▶ **WHAT TO DO**
Search the data for the word "Task" and copy every line that contains it.

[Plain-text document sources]
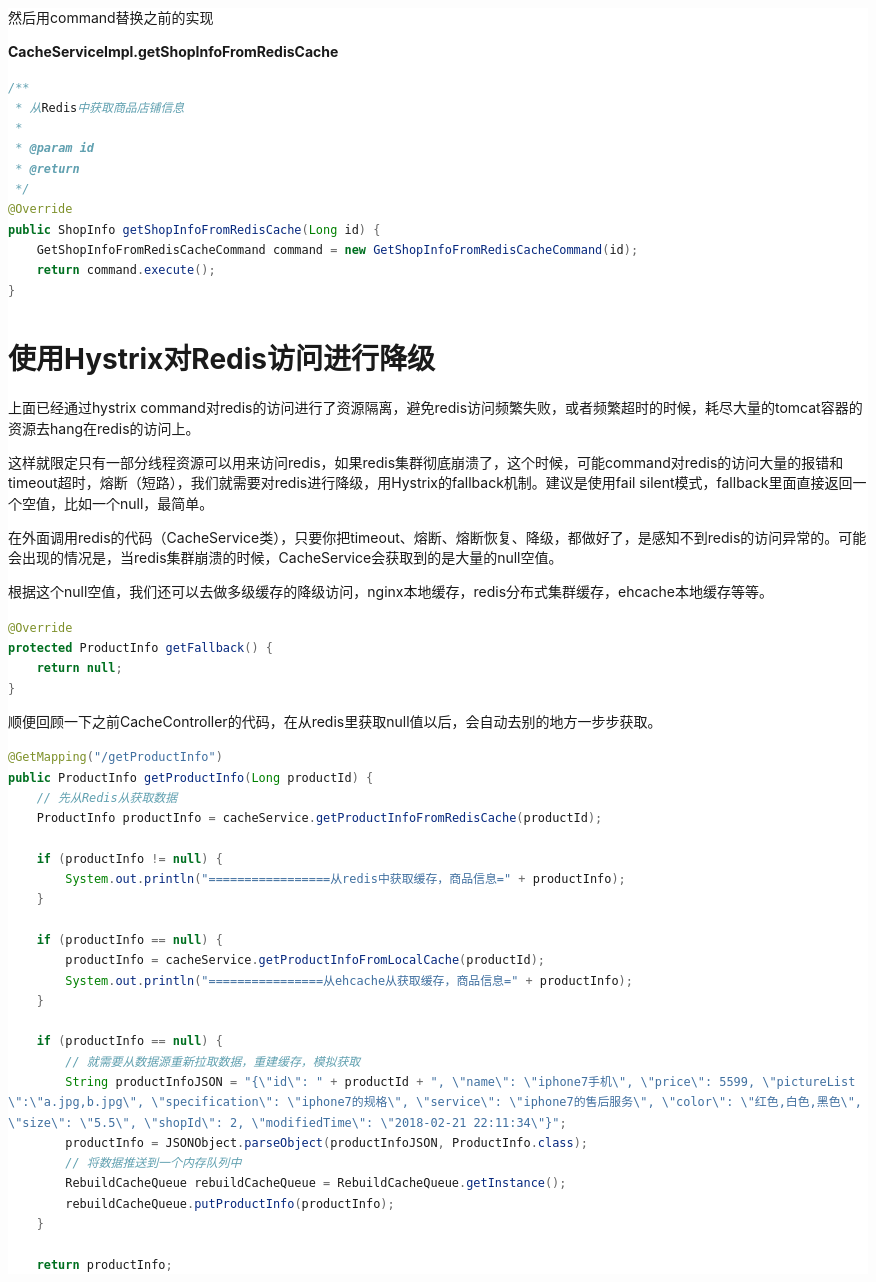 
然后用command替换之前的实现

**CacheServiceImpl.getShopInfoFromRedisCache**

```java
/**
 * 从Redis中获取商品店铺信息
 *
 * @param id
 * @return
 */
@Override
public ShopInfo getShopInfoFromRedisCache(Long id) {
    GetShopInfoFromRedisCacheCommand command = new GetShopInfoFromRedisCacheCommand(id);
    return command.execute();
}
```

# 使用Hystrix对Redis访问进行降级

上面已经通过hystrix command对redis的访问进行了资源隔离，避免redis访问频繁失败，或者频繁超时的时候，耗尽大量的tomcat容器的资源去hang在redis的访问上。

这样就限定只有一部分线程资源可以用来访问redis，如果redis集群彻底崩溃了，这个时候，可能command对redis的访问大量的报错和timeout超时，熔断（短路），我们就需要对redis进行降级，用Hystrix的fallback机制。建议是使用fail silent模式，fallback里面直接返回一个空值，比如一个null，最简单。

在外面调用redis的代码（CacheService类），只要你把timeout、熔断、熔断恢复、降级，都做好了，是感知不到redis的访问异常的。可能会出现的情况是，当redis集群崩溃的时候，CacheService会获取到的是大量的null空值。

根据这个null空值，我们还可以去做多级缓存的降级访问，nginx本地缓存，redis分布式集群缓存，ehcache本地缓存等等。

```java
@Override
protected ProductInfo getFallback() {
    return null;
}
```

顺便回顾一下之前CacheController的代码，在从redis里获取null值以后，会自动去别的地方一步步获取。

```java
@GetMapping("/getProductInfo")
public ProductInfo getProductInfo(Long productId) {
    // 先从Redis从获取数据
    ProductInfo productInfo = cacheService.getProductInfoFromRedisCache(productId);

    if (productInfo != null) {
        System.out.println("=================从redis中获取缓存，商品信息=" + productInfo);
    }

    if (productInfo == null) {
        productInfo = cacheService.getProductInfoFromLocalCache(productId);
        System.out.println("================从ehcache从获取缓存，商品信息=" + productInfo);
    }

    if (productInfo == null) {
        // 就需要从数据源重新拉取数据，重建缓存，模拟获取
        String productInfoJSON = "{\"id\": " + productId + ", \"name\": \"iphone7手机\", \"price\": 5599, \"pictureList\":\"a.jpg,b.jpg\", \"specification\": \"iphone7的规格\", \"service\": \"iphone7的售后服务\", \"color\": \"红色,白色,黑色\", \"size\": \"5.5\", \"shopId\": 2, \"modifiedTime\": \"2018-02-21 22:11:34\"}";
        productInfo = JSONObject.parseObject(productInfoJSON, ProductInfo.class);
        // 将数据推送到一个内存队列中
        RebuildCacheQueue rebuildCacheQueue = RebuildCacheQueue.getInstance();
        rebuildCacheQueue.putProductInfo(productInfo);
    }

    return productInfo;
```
--
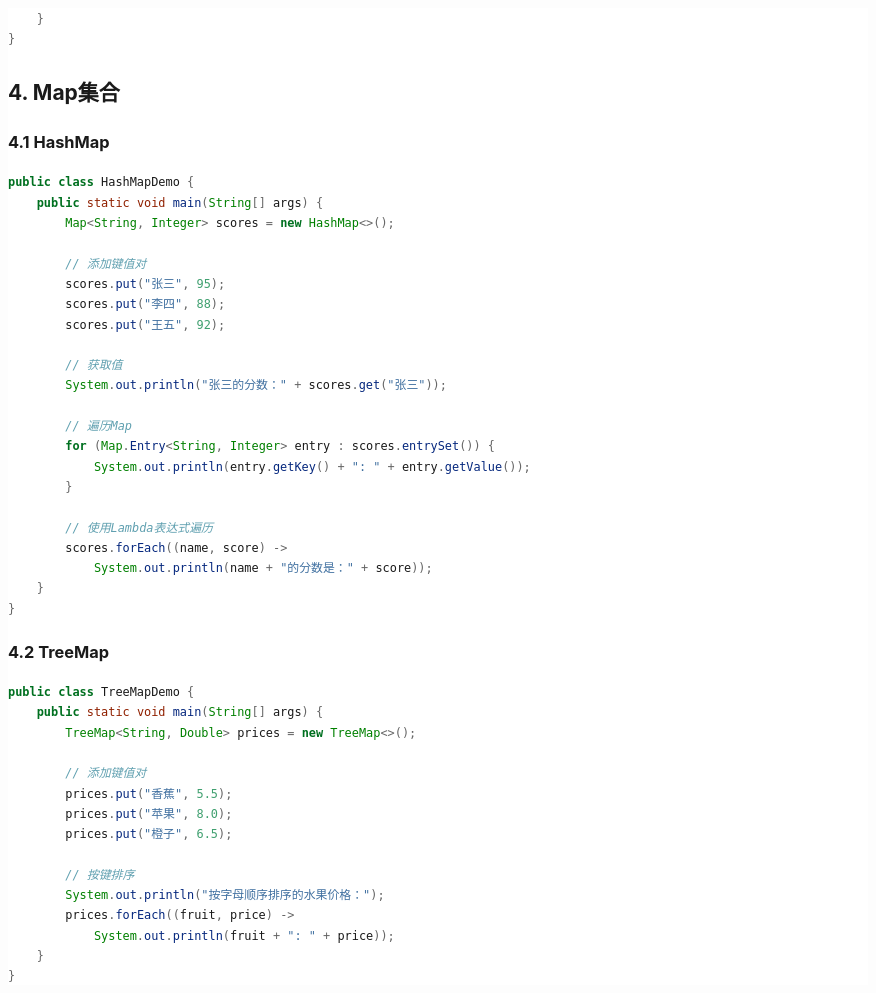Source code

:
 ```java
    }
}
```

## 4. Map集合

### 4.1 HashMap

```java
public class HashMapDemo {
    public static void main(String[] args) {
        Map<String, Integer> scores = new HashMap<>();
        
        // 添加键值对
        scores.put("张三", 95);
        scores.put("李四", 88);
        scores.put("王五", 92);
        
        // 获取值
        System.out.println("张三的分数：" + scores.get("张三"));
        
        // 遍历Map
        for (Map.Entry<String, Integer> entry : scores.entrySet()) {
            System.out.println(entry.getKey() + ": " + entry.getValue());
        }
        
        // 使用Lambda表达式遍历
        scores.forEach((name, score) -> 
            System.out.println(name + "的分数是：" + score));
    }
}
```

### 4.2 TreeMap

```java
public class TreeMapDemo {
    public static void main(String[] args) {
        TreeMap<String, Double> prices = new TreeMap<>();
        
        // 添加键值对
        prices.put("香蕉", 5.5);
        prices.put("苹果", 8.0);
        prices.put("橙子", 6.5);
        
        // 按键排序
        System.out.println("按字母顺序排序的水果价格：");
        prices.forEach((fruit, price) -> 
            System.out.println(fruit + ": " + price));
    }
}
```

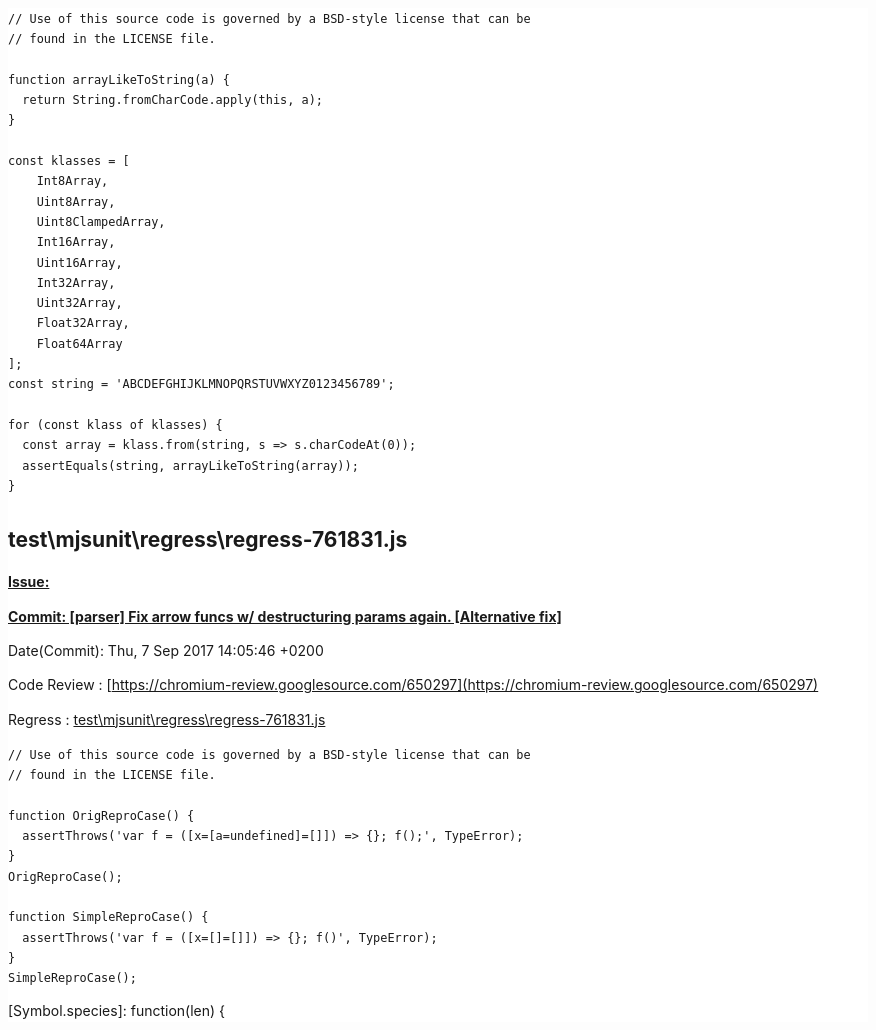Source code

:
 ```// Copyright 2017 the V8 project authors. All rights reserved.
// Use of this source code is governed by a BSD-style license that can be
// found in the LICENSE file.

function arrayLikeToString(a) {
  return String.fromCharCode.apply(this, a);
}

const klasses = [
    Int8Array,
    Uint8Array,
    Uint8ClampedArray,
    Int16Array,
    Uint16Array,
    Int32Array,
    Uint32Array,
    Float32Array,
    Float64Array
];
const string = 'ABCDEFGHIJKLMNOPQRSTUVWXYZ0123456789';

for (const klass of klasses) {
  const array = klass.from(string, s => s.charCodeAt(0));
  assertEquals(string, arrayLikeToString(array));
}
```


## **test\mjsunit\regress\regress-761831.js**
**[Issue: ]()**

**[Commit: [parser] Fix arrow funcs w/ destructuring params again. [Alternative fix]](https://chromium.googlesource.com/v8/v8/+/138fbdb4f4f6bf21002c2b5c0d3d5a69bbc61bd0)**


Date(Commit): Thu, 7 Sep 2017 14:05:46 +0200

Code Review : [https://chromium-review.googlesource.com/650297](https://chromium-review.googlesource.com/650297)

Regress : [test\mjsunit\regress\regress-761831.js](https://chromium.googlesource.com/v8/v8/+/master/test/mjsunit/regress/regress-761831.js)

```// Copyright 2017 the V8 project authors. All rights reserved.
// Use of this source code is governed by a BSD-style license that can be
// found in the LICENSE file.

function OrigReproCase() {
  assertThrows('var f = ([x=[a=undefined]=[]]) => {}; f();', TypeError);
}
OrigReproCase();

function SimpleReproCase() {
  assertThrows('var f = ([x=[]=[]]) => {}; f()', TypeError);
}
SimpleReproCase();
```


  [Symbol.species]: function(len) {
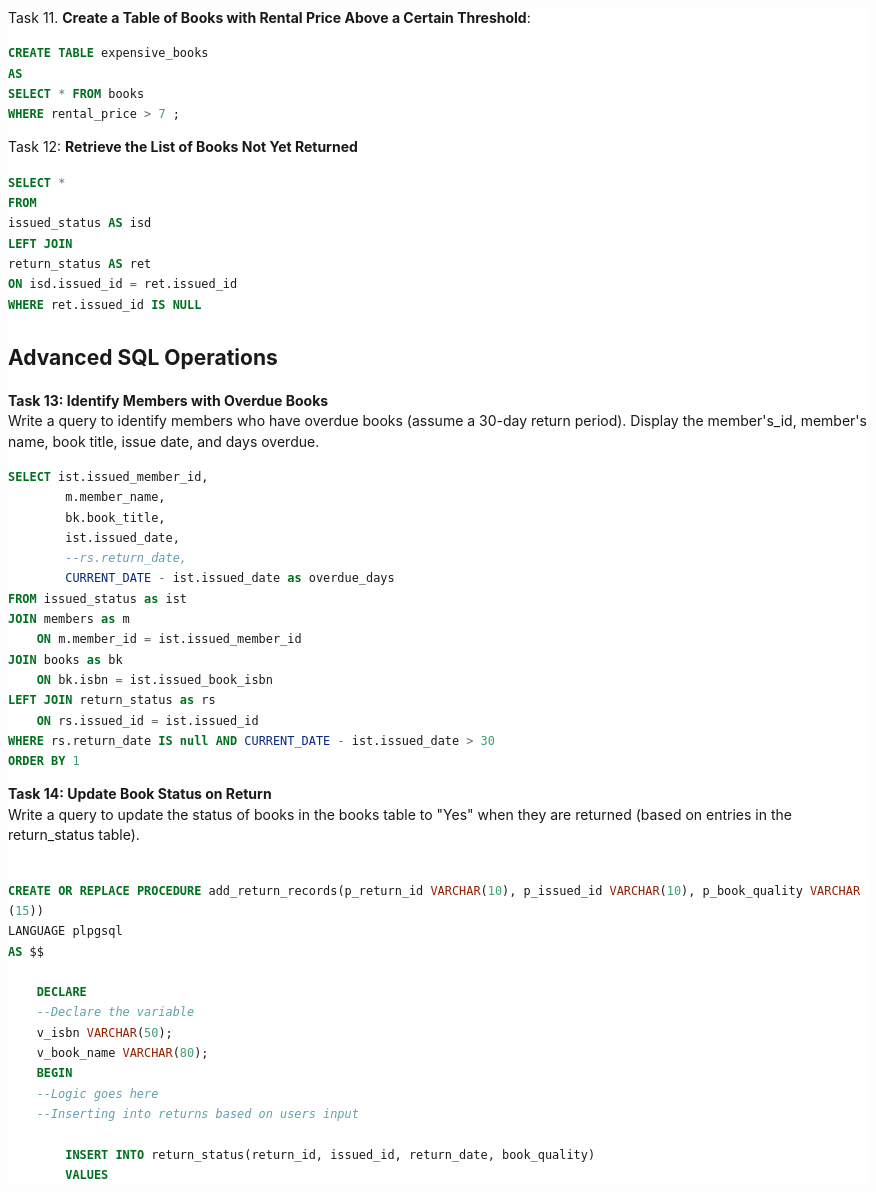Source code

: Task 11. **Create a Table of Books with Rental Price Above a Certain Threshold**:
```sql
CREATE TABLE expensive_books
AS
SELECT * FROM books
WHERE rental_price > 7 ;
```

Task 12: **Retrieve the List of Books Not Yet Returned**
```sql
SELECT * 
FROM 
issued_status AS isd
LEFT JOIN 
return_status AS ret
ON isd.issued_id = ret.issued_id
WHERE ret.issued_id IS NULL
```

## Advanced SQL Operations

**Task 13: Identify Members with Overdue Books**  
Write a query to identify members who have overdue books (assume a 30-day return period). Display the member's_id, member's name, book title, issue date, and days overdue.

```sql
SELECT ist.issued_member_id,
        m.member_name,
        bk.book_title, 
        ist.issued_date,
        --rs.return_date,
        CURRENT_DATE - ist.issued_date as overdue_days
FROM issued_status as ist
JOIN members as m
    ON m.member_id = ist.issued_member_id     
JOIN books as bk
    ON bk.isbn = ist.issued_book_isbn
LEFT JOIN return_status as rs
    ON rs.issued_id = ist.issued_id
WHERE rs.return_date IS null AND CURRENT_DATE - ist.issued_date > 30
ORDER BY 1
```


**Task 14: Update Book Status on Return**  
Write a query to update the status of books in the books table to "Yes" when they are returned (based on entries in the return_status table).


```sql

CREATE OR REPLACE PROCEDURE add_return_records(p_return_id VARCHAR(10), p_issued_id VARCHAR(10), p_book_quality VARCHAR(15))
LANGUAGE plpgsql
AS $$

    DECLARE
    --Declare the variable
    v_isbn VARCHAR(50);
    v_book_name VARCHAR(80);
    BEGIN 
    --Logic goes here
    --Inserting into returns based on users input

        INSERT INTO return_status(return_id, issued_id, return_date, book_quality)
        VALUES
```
* * *
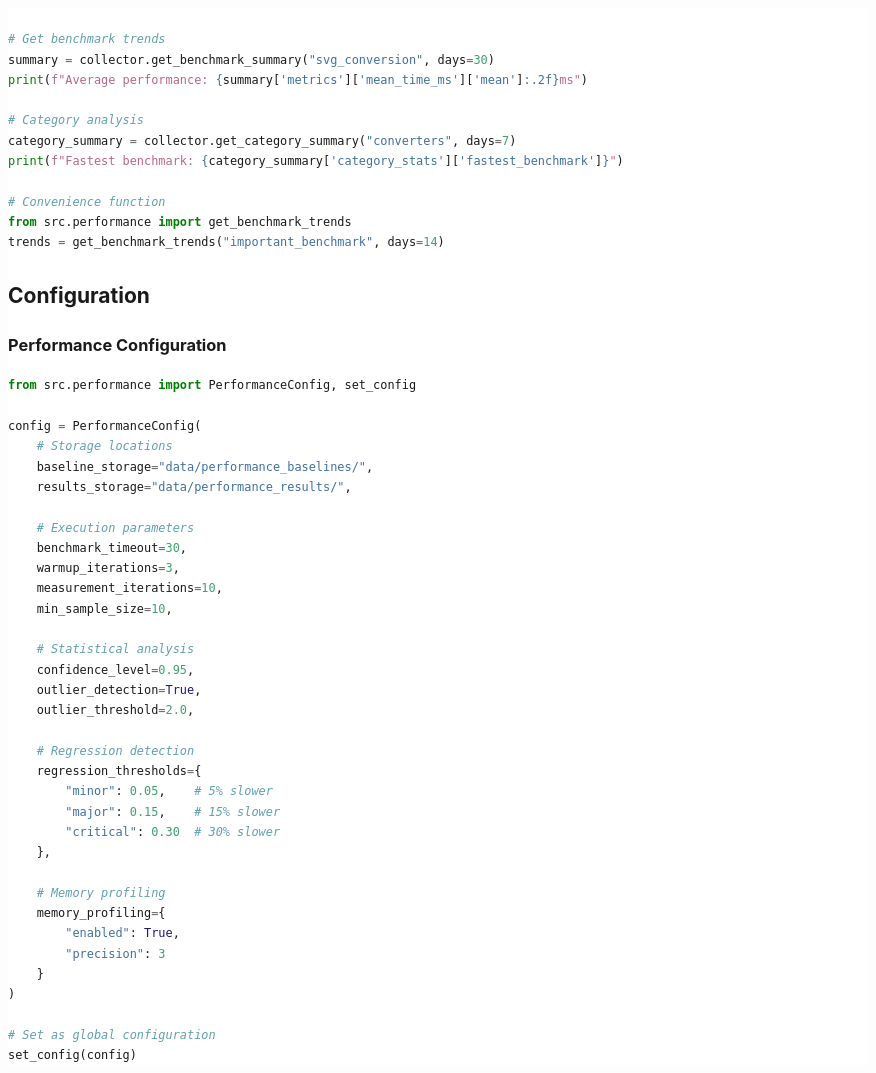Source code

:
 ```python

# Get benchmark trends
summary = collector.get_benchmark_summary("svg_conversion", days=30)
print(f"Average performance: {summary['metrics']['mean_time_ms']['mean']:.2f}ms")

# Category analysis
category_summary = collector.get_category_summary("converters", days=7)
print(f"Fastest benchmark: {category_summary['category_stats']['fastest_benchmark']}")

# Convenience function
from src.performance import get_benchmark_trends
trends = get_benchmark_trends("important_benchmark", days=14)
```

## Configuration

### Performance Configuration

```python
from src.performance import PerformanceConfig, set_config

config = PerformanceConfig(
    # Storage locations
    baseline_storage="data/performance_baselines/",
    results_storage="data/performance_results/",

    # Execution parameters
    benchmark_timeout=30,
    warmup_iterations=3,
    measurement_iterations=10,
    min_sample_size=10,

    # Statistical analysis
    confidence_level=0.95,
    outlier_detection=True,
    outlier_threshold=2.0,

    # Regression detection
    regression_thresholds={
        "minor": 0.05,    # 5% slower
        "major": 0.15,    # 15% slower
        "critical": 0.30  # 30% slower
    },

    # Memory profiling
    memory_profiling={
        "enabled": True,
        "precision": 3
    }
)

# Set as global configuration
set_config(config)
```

▶ **ANSWER TO THIS PROBLEM**
: Task 11. **Create a Table of Books with Rental Price Above a Certain Threshold**:
Task 12: **Retrieve the List of Books Not Yet Returned**
**Task 13: Identify Members with Overdue Books**  
**Task 14: Update Book Status on Return**  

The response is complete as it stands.